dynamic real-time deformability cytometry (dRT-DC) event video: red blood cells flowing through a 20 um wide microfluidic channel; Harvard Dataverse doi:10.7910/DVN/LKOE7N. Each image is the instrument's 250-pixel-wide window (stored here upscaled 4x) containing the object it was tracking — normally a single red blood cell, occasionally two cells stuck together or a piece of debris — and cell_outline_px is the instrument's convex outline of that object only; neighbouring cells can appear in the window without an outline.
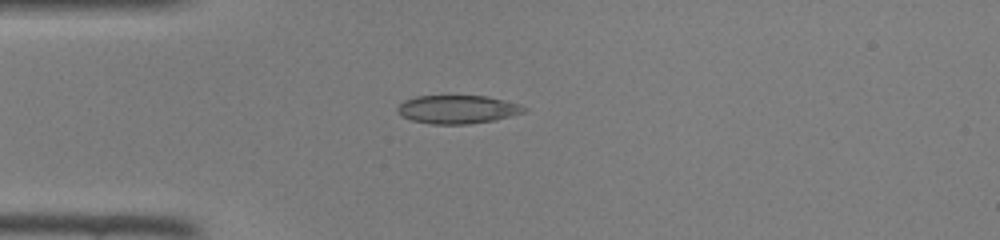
{"species": "common noctule bat (a hibernating species)", "species_latin": "Nyctalus noctula", "temperature_condition": "room temperature", "stored_images_in_passage": 35, "camera_frame_rate_fps": 3000, "um_per_image_px": 0.085, "animal": {"sex": "female", "body_mass_g": 22.0, "forearm_length_mm": 56.7}, "frame": {"image": 1, "passage_image": 1, "time_ms": 0.0, "image_size_px": [1000, 240], "cell_outline_px": [[528, 108], [524, 112], [492, 120], [468, 124], [432, 124], [412, 120], [400, 116], [396, 108], [404, 100], [416, 96], [488, 96], [520, 104]], "centroid_in_image_um": [38.86, 9.29], "position_along_channel_um": 46.1, "area_um2": 20.81}}
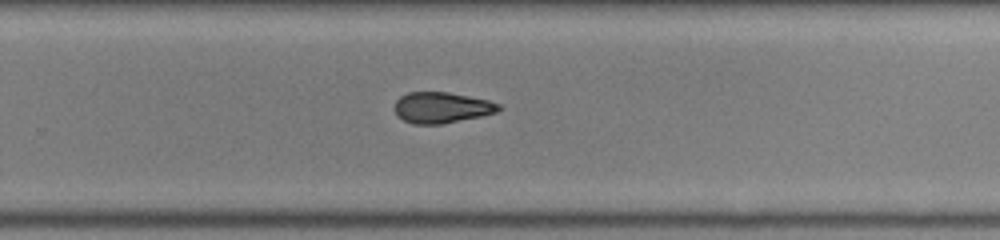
{"frame": {"image": 2, "passage_image": 19, "time_ms": 6.0, "image_size_px": [1000, 240], "cell_outline_px": [[504, 108], [496, 112], [480, 116], [440, 124], [412, 124], [404, 120], [396, 112], [396, 100], [400, 96], [408, 92], [448, 92], [488, 100], [500, 104]], "centroid_in_image_um": [37.56, 9.13], "position_along_channel_um": 292.2, "area_um2": 18.55}}
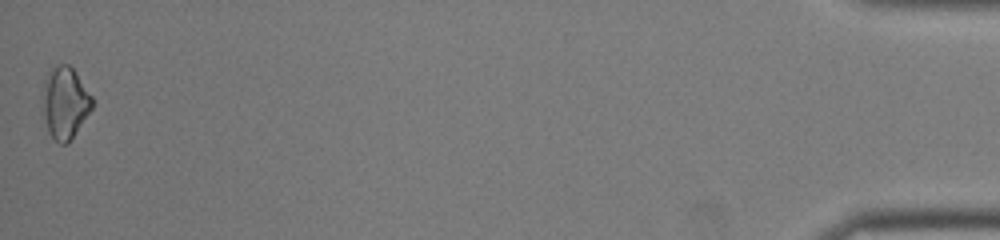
{"frame": {"image": 3, "passage_image": 35, "time_ms": 11.333, "image_size_px": [1000, 240], "cell_outline_px": [[92, 108], [68, 144], [60, 144], [48, 132], [44, 116], [44, 80], [48, 72], [56, 64], [68, 64], [76, 72], [92, 96]], "centroid_in_image_um": [5.53, 8.73], "position_along_channel_um": 429.7, "area_um2": 20.4}}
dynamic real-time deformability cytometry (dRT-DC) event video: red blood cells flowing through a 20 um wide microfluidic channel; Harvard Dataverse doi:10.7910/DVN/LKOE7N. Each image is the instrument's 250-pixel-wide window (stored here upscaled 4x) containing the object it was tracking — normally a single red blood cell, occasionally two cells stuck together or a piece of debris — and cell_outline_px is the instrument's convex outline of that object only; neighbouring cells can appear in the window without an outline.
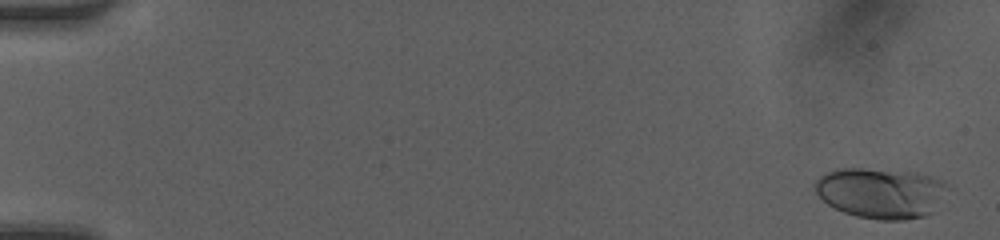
{"species": "human", "species_latin": "Homo sapiens", "temperature_condition": "room temperature", "stored_images_in_passage": 50, "camera_frame_rate_fps": 3000, "um_per_image_px": 0.085, "donor": {"sex": "female"}, "frame": {"image": 1, "passage_image": 2, "time_ms": 0.333, "image_size_px": [1000, 240], "cell_outline_px": [[948, 188], [932, 212], [924, 216], [904, 220], [880, 220], [856, 216], [844, 212], [828, 204], [816, 192], [812, 184], [820, 176], [836, 168], [864, 168], [916, 172], [932, 176], [944, 180], [948, 184]], "centroid_in_image_um": [74.87, 16.38], "position_along_channel_um": 10.1, "area_um2": 39.19}}
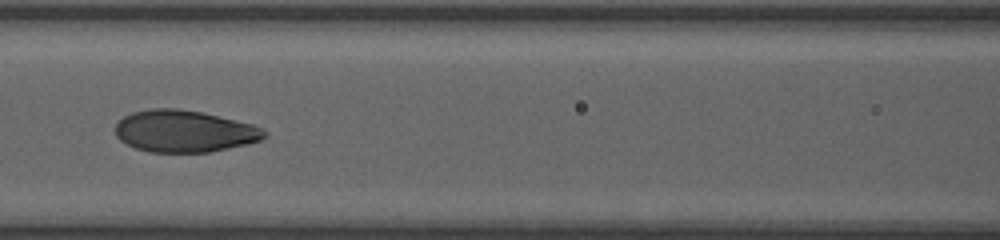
{"frame": {"image": 2, "passage_image": 24, "time_ms": 7.667, "image_size_px": [1000, 240], "cell_outline_px": [[268, 132], [260, 140], [248, 144], [212, 152], [148, 152], [136, 148], [120, 140], [116, 136], [116, 124], [124, 116], [132, 112], [152, 108], [176, 108], [200, 112], [252, 124], [264, 128]], "centroid_in_image_um": [15.67, 11.16], "position_along_channel_um": 150.9, "area_um2": 36.36}}
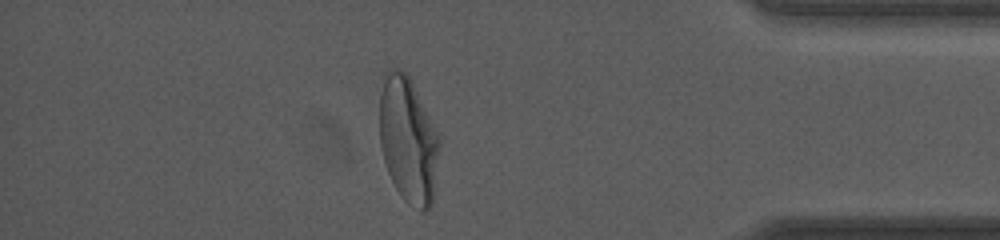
{"frame": {"image": 3, "passage_image": 44, "time_ms": 14.333, "image_size_px": [1000, 240], "cell_outline_px": [[440, 144], [432, 204], [424, 212], [408, 204], [400, 196], [388, 172], [380, 148], [380, 92], [388, 68], [396, 68], [404, 72], [408, 76], [440, 136]], "centroid_in_image_um": [34.69, 11.94], "position_along_channel_um": 400.5, "area_um2": 43.64}, "authors_computed_cell_mechanics": {"area_um2": 37.0787, "velocity_mm_per_s": 4.1906, "shape_relaxation_time_tau1_ms": 4.6954, "shape_relaxation_time_tau2_ms": 0.73, "deformation_change_tau1": 0.2039, "deformation_change_tau2": 0.0517}}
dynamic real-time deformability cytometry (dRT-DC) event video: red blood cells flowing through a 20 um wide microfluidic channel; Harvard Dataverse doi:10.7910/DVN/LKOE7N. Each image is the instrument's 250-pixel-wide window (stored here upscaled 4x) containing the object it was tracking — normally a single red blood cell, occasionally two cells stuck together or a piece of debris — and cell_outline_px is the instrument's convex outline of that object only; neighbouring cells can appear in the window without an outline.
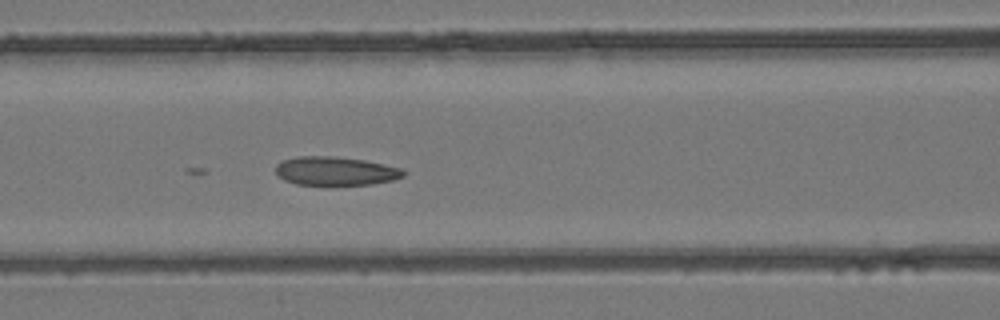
{"species": "common noctule bat (a hibernating species)", "species_latin": "Nyctalus noctula", "temperature_condition": "room temperature", "stored_images_in_passage": 50, "camera_frame_rate_fps": 3000, "um_per_image_px": 0.085, "animal": {"sex": "female", "body_mass_g": 24.6, "forearm_length_mm": 56.2}, "frame": {"image": 1, "passage_image": 22, "time_ms": 7.0, "image_size_px": [1000, 320], "cell_outline_px": [[408, 172], [404, 176], [392, 180], [372, 184], [296, 184], [284, 180], [276, 172], [276, 164], [280, 160], [296, 156], [336, 156], [364, 160], [404, 168]], "centroid_in_image_um": [28.54, 14.52], "position_along_channel_um": 138.1, "area_um2": 21.44}}
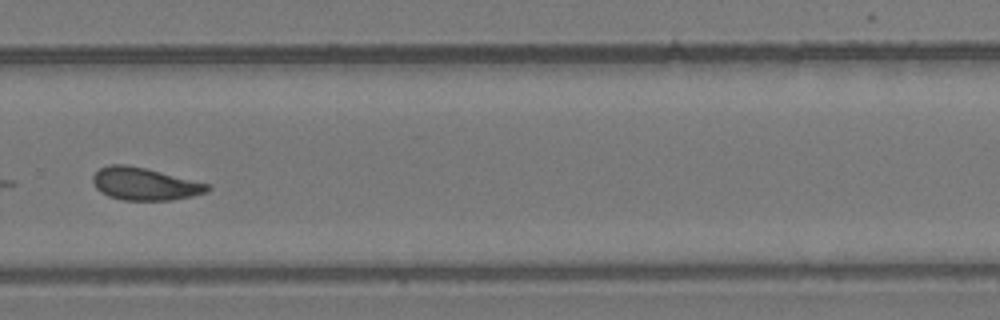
{"frame": {"image": 2, "passage_image": 35, "time_ms": 11.333, "image_size_px": [1000, 320], "cell_outline_px": [[212, 188], [208, 192], [192, 196], [172, 200], [124, 200], [108, 196], [100, 192], [96, 188], [92, 180], [92, 176], [100, 168], [108, 164], [128, 164], [212, 184]], "centroid_in_image_um": [12.32, 15.63], "position_along_channel_um": 317.5, "area_um2": 21.96}}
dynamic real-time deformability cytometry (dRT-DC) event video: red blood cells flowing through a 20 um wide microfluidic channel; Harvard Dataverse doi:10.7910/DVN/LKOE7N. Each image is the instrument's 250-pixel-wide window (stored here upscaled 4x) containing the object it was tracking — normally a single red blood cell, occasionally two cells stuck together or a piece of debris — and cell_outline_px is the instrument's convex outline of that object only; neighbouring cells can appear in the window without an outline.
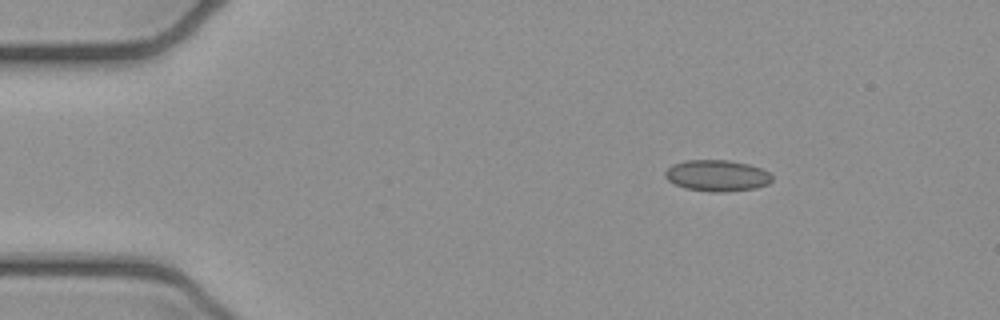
{"species": "common noctule bat (a hibernating species)", "species_latin": "Nyctalus noctula", "temperature_condition": "cold", "stored_images_in_passage": 4, "camera_frame_rate_fps": 3000, "um_per_image_px": 0.085, "animal": {"sex": "female", "body_mass_g": 21.9}, "frame": {"image": 1, "passage_image": 2, "time_ms": 0.333, "image_size_px": [1000, 320], "cell_outline_px": [[772, 180], [768, 184], [756, 188], [724, 192], [712, 192], [684, 188], [668, 180], [664, 176], [664, 172], [672, 164], [684, 160], [728, 160], [748, 164], [760, 168], [768, 172], [772, 176]], "centroid_in_image_um": [60.93, 14.92], "position_along_channel_um": 24.1, "area_um2": 19.54}}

++++++

#### PROBLEM DETAILS:
Repeat each record exactly, with the pictures left out.

#### OUTPUT OF THE EXERCISE:
dynamic real-time deformability cytometry (dRT-DC) event video: red blood cells flowing through a 20 um wide microfluidic channel; Harvard Dataverse doi:10.7910/DVN/LKOE7N. Each image is the instrument's 250-pixel-wide window (stored here upscaled 4x) containing the object it was tracking — normally a single red blood cell, occasionally two cells stuck together or a piece of debris — and cell_outline_px is the instrument's convex outline of that object only; neighbouring cells can appear in the window without an outline.
{"species": "common noctule bat (a hibernating species)", "species_latin": "Nyctalus noctula", "temperature_condition": "room temperature", "stored_images_in_passage": 35, "camera_frame_rate_fps": 3000, "um_per_image_px": 0.085, "animal": {"sex": "female", "body_mass_g": 22.0, "forearm_length_mm": 56.7}, "frame": {"image": 1, "passage_image": 1, "time_ms": 0.0, "image_size_px": [1000, 240], "cell_outline_px": [[528, 108], [524, 112], [492, 120], [468, 124], [432, 124], [412, 120], [400, 116], [396, 108], [404, 100], [416, 96], [488, 96], [520, 104]], "centroid_in_image_um": [38.86, 9.29], "position_along_channel_um": 46.1, "area_um2": 20.81}}
{"frame": {"image": 2, "passage_image": 19, "time_ms": 6.0, "image_size_px": [1000, 240], "cell_outline_px": [[504, 108], [496, 112], [480, 116], [440, 124], [412, 124], [404, 120], [396, 112], [396, 100], [400, 96], [408, 92], [448, 92], [488, 100], [500, 104]], "centroid_in_image_um": [37.56, 9.13], "position_along_channel_um": 292.2, "area_um2": 18.55}}
{"frame": {"image": 3, "passage_image": 35, "time_ms": 11.333, "image_size_px": [1000, 240], "cell_outline_px": [[92, 108], [68, 144], [60, 144], [48, 132], [44, 116], [44, 80], [48, 72], [56, 64], [68, 64], [76, 72], [92, 96]], "centroid_in_image_um": [5.53, 8.73], "position_along_channel_um": 429.7, "area_um2": 20.4}}
dynamic real-time deformability cytometry (dRT-DC) event video: red blood cells flowing through a 20 um wide microfluidic channel; Harvard Dataverse doi:10.7910/DVN/LKOE7N. Each image is the instrument's 250-pixel-wide window (stored here upscaled 4x) containing the object it was tracking — normally a single red blood cell, occasionally two cells stuck together or a piece of debris — and cell_outline_px is the instrument's convex outline of that object only; neighbouring cells can appear in the window without an outline.
{"species": "human", "species_latin": "Homo sapiens", "temperature_condition": "room temperature", "stored_images_in_passage": 50, "camera_frame_rate_fps": 3000, "um_per_image_px": 0.085, "donor": {"sex": "female"}, "frame": {"image": 1, "passage_image": 2, "time_ms": 0.333, "image_size_px": [1000, 240], "cell_outline_px": [[948, 188], [932, 212], [924, 216], [904, 220], [880, 220], [856, 216], [844, 212], [828, 204], [816, 192], [812, 184], [820, 176], [836, 168], [864, 168], [916, 172], [932, 176], [944, 180], [948, 184]], "centroid_in_image_um": [74.87, 16.38], "position_along_channel_um": 10.1, "area_um2": 39.19}}
{"frame": {"image": 2, "passage_image": 24, "time_ms": 7.667, "image_size_px": [1000, 240], "cell_outline_px": [[268, 132], [260, 140], [248, 144], [212, 152], [148, 152], [136, 148], [120, 140], [116, 136], [116, 124], [124, 116], [132, 112], [152, 108], [176, 108], [200, 112], [252, 124], [264, 128]], "centroid_in_image_um": [15.67, 11.16], "position_along_channel_um": 150.9, "area_um2": 36.36}}
{"frame": {"image": 3, "passage_image": 44, "time_ms": 14.333, "image_size_px": [1000, 240], "cell_outline_px": [[440, 144], [432, 204], [424, 212], [408, 204], [400, 196], [388, 172], [380, 148], [380, 92], [388, 68], [396, 68], [404, 72], [408, 76], [440, 136]], "centroid_in_image_um": [34.69, 11.94], "position_along_channel_um": 400.5, "area_um2": 43.64}, "authors_computed_cell_mechanics": {"area_um2": 37.0787, "velocity_mm_per_s": 4.1906, "shape_relaxation_time_tau1_ms": 4.6954, "shape_relaxation_time_tau2_ms": 0.73, "deformation_change_tau1": 0.2039, "deformation_change_tau2": 0.0517}}
dynamic real-time deformability cytometry (dRT-DC) event video: red blood cells flowing through a 20 um wide microfluidic channel; Harvard Dataverse doi:10.7910/DVN/LKOE7N. Each image is the instrument's 250-pixel-wide window (stored here upscaled 4x) containing the object it was tracking — normally a single red blood cell, occasionally two cells stuck together or a piece of debris — and cell_outline_px is the instrument's convex outline of that object only; neighbouring cells can appear in the window without an outline.
{"species": "common noctule bat (a hibernating species)", "species_latin": "Nyctalus noctula", "temperature_condition": "room temperature", "stored_images_in_passage": 50, "camera_frame_rate_fps": 3000, "um_per_image_px": 0.085, "animal": {"sex": "female", "body_mass_g": 24.6, "forearm_length_mm": 56.2}, "frame": {"image": 1, "passage_image": 22, "time_ms": 7.0, "image_size_px": [1000, 320], "cell_outline_px": [[408, 172], [404, 176], [392, 180], [372, 184], [296, 184], [284, 180], [276, 172], [276, 164], [280, 160], [296, 156], [336, 156], [364, 160], [404, 168]], "centroid_in_image_um": [28.54, 14.52], "position_along_channel_um": 138.1, "area_um2": 21.44}}
{"frame": {"image": 2, "passage_image": 35, "time_ms": 11.333, "image_size_px": [1000, 320], "cell_outline_px": [[212, 188], [208, 192], [192, 196], [172, 200], [124, 200], [108, 196], [100, 192], [96, 188], [92, 180], [92, 176], [100, 168], [108, 164], [128, 164], [212, 184]], "centroid_in_image_um": [12.32, 15.63], "position_along_channel_um": 317.5, "area_um2": 21.96}}
dynamic real-time deformability cytometry (dRT-DC) event video: red blood cells flowing through a 20 um wide microfluidic channel; Harvard Dataverse doi:10.7910/DVN/LKOE7N. Each image is the instrument's 250-pixel-wide window (stored here upscaled 4x) containing the object it was tracking — normally a single red blood cell, occasionally two cells stuck together or a piece of debris — and cell_outline_px is the instrument's convex outline of that object only; neighbouring cells can appear in the window without an outline.
{"species": "common noctule bat (a hibernating species)", "species_latin": "Nyctalus noctula", "temperature_condition": "cold", "stored_images_in_passage": 4, "camera_frame_rate_fps": 3000, "um_per_image_px": 0.085, "animal": {"sex": "female", "body_mass_g": 21.9}, "frame": {"image": 1, "passage_image": 2, "time_ms": 0.333, "image_size_px": [1000, 320], "cell_outline_px": [[772, 180], [768, 184], [756, 188], [724, 192], [712, 192], [684, 188], [668, 180], [664, 176], [664, 172], [672, 164], [684, 160], [728, 160], [748, 164], [760, 168], [768, 172], [772, 176]], "centroid_in_image_um": [60.93, 14.92], "position_along_channel_um": 24.1, "area_um2": 19.54}}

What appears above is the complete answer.